Really, though, this is David's movie. Michael Fassbender plays the dual roles of Walter and David, but it's the latter man-droid who exudes pure genocidal evil as he welcomes us to his "dire necropolis." "I met the devil when I was a child," one character says. So did we. Here, the devil wears a human face. It leaks as much malice as the Xenomorph's pharyngeal jaw, that second snapping mouth that drips acid and wants to bite you. Figuratively speaking, David does a lot of biting. When it comes to the movie's ending, the audience knows what's coming, but it still leaves a cheeky, black-hearted after-impression. "Alien: Covenant" received a mixed reception on release, but give it a few years. Maybe there will be a reappraisal.
Aliens
If commercial filmmaking dictates that a sequel provide more of the same without feeling too samey, then "Aliens" is an unqualified success. Director James Cameron was coming off the triumph of "The Terminator" when he penned the script, based on a story he conceived with producers David Giler and Walter Hill. In the process, Cameron shrewdly recognized that audiences had already seen the first alien and felt its acid breath. They had witnessed its whole life cycle. It had been demystified.
There are still some scary scenes in "Aliens," like when the Colonial Marines find the nest of cocoons and the Xenomorphs start picking them off. For the most part, however, Cameron chose to play a different card, shifting the franchise from horror to all-out action in its second installment. It was a move that paid off and led to a classic that is still being quoted and copied to this day. Zack Snyder's "Army of the Dead" simply switches zombies for aliens as it drums the same plot beats. Meanwhile, composer James Horner's pulse-pounding, militaristic "Aliens" score has been fodder for dozens of movie trailers.
"Aliens" is so deft at keeping you caught up in the story that you almost don't realize how similar its third act is to "Alien." Ripley goes back to save Newt instead of the cat; there's another countdown after which the processing station will self-destruct, just like the star-freighter; and now the Queen is the stowaway who gets blown out the airlock — again.
1. Alien
The original is still the best. "Alien" hit theaters two years to the day after "Star Wars," and its spaceship, the Nostromo, has a lived-in quality similar to the Millennium Falcon.
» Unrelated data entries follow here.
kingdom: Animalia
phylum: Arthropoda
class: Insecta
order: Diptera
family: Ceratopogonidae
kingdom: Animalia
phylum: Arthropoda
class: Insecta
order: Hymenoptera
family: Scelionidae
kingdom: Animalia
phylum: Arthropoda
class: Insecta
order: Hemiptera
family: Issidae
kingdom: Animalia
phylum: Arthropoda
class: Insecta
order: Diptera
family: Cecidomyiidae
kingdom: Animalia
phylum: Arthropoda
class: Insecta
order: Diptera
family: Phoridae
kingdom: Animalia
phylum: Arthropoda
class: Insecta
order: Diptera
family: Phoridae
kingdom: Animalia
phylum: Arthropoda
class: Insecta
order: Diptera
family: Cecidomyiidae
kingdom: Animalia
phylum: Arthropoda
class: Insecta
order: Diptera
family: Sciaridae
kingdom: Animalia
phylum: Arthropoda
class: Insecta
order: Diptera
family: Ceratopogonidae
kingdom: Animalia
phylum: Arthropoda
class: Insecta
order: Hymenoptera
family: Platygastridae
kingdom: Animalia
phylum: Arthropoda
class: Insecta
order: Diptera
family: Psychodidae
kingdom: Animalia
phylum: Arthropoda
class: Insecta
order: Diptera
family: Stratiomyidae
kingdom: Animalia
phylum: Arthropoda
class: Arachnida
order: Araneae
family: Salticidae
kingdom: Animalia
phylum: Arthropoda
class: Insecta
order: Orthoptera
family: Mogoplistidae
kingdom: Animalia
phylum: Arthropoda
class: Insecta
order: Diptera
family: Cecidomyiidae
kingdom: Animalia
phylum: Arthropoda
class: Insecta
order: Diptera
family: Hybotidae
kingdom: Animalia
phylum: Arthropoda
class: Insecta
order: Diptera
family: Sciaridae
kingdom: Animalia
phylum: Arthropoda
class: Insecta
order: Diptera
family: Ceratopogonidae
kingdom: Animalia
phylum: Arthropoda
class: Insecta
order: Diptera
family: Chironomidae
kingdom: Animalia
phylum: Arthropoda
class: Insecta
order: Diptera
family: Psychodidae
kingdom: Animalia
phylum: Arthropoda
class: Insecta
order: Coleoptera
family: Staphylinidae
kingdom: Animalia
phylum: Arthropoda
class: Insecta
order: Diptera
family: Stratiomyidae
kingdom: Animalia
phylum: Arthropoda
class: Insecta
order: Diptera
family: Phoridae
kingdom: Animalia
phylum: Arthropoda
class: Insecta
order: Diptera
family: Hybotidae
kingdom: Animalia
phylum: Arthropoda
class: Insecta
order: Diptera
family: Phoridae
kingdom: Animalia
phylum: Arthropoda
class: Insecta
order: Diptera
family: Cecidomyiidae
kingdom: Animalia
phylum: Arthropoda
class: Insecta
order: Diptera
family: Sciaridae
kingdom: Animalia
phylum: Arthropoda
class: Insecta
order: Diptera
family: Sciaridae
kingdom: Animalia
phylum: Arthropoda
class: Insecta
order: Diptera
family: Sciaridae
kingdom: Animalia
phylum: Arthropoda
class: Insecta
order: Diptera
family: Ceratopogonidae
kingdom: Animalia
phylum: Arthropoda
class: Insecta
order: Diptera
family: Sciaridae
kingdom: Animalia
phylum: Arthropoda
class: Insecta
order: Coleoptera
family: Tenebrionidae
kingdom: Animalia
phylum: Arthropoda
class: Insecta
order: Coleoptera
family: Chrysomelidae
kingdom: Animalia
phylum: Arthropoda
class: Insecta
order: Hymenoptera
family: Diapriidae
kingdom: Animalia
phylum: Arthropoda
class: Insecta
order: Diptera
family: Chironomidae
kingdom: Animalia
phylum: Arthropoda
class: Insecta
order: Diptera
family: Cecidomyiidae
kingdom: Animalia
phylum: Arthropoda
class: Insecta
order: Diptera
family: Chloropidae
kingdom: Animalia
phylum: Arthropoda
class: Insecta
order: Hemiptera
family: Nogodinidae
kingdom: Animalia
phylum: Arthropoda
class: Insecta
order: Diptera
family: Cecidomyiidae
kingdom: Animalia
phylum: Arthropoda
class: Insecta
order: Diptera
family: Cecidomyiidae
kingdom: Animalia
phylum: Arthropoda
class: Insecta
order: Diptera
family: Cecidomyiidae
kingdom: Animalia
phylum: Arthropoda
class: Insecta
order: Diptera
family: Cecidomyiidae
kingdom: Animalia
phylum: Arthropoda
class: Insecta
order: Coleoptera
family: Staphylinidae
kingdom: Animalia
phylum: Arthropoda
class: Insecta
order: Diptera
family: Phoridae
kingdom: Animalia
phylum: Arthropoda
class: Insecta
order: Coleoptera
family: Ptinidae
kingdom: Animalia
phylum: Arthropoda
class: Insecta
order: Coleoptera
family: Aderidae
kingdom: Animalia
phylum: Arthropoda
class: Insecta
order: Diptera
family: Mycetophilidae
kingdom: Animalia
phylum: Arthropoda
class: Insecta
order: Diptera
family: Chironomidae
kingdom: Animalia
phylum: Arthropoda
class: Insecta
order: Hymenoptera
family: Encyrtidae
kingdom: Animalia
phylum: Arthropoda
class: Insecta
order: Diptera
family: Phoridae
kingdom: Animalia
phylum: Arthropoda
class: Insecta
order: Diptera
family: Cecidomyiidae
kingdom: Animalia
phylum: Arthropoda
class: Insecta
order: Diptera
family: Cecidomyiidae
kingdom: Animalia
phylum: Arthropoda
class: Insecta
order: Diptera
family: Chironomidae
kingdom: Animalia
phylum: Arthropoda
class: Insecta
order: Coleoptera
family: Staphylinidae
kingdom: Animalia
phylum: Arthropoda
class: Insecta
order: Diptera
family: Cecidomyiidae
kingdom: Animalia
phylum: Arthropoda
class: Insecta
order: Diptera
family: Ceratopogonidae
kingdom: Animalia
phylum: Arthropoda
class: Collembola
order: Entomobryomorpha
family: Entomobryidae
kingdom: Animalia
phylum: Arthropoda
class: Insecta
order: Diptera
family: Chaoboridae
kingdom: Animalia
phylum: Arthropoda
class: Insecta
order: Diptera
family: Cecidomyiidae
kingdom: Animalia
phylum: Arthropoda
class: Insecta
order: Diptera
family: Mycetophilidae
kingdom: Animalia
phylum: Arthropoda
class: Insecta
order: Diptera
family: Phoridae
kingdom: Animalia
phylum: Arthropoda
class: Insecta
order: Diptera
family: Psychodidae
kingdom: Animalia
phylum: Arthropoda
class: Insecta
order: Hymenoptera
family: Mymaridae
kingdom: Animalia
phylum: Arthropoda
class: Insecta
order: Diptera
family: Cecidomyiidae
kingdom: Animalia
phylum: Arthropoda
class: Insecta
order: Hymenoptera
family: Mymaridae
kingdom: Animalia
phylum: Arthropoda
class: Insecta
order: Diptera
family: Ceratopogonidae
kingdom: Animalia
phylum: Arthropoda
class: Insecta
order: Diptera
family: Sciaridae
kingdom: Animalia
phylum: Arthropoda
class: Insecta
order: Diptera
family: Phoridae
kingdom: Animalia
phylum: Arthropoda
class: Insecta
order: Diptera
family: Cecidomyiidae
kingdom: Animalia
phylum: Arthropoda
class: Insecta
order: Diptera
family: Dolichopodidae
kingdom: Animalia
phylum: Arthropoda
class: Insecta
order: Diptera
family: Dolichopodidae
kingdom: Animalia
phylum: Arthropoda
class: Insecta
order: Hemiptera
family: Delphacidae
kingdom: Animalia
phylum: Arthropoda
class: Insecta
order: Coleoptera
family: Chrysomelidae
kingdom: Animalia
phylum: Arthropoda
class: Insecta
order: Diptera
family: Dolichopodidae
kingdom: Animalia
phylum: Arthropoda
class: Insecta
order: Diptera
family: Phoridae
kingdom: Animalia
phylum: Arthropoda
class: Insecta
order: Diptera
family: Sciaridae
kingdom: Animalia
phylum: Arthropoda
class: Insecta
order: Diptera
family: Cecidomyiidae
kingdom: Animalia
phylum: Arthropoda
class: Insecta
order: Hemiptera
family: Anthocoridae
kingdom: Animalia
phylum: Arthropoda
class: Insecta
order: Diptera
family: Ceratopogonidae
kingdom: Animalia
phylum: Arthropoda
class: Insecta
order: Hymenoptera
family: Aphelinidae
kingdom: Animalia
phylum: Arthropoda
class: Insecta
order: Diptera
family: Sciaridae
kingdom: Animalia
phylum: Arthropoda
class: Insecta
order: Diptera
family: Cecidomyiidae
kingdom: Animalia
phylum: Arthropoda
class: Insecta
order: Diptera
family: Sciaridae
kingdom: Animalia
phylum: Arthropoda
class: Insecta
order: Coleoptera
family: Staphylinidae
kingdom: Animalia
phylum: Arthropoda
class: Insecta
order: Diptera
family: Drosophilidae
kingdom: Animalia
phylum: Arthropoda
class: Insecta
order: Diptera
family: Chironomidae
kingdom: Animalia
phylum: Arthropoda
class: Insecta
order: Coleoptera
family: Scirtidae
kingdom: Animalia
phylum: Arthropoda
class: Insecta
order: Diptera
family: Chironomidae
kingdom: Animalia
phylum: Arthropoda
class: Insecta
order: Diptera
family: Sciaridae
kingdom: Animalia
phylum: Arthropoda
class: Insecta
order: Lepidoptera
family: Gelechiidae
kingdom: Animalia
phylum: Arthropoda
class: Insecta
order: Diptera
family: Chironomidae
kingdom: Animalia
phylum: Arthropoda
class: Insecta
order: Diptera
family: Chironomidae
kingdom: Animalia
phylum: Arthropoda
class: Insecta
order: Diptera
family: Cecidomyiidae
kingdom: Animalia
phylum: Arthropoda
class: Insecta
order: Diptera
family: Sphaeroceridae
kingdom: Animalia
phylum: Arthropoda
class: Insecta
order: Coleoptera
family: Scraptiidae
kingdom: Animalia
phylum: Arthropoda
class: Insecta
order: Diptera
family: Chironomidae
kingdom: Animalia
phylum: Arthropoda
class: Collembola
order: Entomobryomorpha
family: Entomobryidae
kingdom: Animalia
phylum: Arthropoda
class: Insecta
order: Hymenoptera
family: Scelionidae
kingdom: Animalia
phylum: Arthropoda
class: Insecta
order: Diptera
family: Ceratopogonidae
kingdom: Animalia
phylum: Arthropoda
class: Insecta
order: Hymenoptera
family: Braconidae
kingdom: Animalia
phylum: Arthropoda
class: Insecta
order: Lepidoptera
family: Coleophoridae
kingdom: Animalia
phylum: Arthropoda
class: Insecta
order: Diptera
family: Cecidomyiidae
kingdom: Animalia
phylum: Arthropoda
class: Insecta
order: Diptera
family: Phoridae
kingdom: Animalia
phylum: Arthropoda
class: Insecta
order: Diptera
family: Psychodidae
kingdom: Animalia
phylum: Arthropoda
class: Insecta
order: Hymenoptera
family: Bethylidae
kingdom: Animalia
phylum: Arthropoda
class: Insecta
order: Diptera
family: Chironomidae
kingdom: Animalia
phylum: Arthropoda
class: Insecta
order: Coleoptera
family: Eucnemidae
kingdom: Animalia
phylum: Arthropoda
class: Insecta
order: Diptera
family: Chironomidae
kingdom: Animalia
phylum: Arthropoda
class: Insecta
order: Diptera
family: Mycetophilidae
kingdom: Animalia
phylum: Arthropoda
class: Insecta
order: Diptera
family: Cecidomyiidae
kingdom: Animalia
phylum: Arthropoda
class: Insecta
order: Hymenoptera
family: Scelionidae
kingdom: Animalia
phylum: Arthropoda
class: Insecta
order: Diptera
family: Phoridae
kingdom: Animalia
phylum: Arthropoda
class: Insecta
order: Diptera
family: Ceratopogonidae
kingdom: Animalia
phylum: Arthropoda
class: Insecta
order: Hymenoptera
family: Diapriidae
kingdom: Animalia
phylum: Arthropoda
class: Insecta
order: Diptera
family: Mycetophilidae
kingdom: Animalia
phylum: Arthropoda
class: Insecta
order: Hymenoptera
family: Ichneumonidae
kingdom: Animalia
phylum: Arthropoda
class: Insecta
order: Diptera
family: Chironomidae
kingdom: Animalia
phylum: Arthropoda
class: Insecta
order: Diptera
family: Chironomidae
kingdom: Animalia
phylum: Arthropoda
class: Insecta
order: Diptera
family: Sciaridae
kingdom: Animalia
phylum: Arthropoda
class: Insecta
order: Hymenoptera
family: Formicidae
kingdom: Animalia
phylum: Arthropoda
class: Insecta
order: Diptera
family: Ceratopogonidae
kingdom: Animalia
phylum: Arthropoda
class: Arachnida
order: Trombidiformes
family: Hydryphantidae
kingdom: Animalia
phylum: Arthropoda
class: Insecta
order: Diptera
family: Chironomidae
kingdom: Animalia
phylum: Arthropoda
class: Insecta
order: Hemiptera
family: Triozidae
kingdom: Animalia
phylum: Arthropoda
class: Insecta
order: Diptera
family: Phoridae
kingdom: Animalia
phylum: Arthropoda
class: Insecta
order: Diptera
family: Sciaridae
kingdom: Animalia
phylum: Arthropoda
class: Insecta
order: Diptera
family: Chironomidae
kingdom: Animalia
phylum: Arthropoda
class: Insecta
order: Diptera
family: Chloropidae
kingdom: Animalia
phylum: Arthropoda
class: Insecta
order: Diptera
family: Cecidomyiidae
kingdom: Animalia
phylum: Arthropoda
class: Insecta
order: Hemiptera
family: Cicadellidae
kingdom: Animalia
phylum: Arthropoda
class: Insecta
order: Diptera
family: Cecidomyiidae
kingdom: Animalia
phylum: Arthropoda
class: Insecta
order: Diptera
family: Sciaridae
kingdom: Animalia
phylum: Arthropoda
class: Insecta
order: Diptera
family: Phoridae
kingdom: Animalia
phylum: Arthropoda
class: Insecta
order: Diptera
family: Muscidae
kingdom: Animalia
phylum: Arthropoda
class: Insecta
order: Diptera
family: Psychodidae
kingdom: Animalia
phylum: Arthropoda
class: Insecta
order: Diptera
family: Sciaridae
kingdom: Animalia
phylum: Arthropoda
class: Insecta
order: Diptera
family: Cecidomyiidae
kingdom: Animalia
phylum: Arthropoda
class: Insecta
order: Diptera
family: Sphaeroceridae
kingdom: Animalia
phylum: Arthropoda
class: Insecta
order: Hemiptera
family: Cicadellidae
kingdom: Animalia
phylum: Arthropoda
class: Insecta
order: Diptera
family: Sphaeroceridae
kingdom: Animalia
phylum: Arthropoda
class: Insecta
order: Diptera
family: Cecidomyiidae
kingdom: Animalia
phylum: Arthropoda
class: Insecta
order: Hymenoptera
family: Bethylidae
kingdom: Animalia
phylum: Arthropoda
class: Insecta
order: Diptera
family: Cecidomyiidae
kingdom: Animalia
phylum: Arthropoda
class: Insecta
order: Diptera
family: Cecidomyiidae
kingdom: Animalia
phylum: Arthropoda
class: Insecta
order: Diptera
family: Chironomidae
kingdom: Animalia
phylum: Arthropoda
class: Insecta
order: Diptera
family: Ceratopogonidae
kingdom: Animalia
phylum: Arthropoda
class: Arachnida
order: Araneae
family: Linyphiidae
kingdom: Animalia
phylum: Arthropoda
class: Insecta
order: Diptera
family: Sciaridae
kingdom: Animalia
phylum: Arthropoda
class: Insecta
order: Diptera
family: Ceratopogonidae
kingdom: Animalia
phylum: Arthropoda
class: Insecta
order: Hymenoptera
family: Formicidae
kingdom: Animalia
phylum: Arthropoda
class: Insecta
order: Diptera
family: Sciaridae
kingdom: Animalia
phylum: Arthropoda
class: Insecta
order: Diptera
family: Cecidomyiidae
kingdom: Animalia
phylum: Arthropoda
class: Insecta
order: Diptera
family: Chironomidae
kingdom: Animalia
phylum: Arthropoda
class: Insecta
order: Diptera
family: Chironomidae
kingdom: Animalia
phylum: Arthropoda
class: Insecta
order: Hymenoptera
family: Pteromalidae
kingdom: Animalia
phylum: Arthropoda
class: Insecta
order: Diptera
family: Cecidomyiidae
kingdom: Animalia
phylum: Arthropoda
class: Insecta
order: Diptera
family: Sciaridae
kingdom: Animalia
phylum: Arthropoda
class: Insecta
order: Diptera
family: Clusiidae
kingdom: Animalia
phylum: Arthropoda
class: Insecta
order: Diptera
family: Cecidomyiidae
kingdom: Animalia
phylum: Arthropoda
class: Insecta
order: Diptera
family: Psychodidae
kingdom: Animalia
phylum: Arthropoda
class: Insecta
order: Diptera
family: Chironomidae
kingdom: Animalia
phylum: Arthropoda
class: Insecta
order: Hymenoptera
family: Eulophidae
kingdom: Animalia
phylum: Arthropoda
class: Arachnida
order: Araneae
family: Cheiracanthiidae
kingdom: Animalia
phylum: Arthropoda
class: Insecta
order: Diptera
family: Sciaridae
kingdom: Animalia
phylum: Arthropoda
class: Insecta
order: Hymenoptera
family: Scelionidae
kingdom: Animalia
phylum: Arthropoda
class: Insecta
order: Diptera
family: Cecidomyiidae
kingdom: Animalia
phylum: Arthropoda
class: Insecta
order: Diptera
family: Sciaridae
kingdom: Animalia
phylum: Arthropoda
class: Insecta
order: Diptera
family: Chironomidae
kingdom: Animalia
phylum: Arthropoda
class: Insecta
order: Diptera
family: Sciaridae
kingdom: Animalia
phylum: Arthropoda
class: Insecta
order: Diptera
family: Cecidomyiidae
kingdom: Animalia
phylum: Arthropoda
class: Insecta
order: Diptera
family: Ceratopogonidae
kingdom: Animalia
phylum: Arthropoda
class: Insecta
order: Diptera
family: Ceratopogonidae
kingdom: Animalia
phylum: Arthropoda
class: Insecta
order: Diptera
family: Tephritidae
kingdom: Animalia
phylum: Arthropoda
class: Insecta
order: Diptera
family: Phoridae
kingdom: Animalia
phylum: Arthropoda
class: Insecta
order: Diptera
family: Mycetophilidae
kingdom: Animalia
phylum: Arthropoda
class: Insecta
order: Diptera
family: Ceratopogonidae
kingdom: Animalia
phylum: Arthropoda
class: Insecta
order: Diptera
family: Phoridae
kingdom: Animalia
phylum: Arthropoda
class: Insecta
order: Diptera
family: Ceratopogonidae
The difference is that its space truckers are doomed from the outset by a company that deems them expendable.
Put yourself in the shoes of a '70s moviegoer sitting down to watch "Alien" for the first time. A thing leaps out of a leathery egg, attaches itself to a man's face, and impregnates him. It's a Facehugger, but you don't know that word yet. There's no earthly precedent for what you're seeing, besides the fever-dream art of a twisted genius named H. R. Giger. At mealtime, the Chestburster arrives, sharing what indie rockers Alt-J now call "The Gospel of John Hurt." Later, the full-size Xenomorph ambushes Harry Dean Stanton from behind. As it turns its malevolent, cockroach-like head and bares its teeth, you behold a biomechanical terror that bleeds acid.
No one, not even the captain, is safe from the monster. It closes in on him in the air ducts, and you realize that Tom Skerritt, the more famous actor in the movie, is not the hero. He's dog meat (or God meat). Only two women and a Black man are left standing. The science officer turns out to be a murder bot who wants to force-feed the Final Girl a dirty magazine. This is nothing less than a psychosexual nightmare. "Alien" is sci-fi horror at its finest.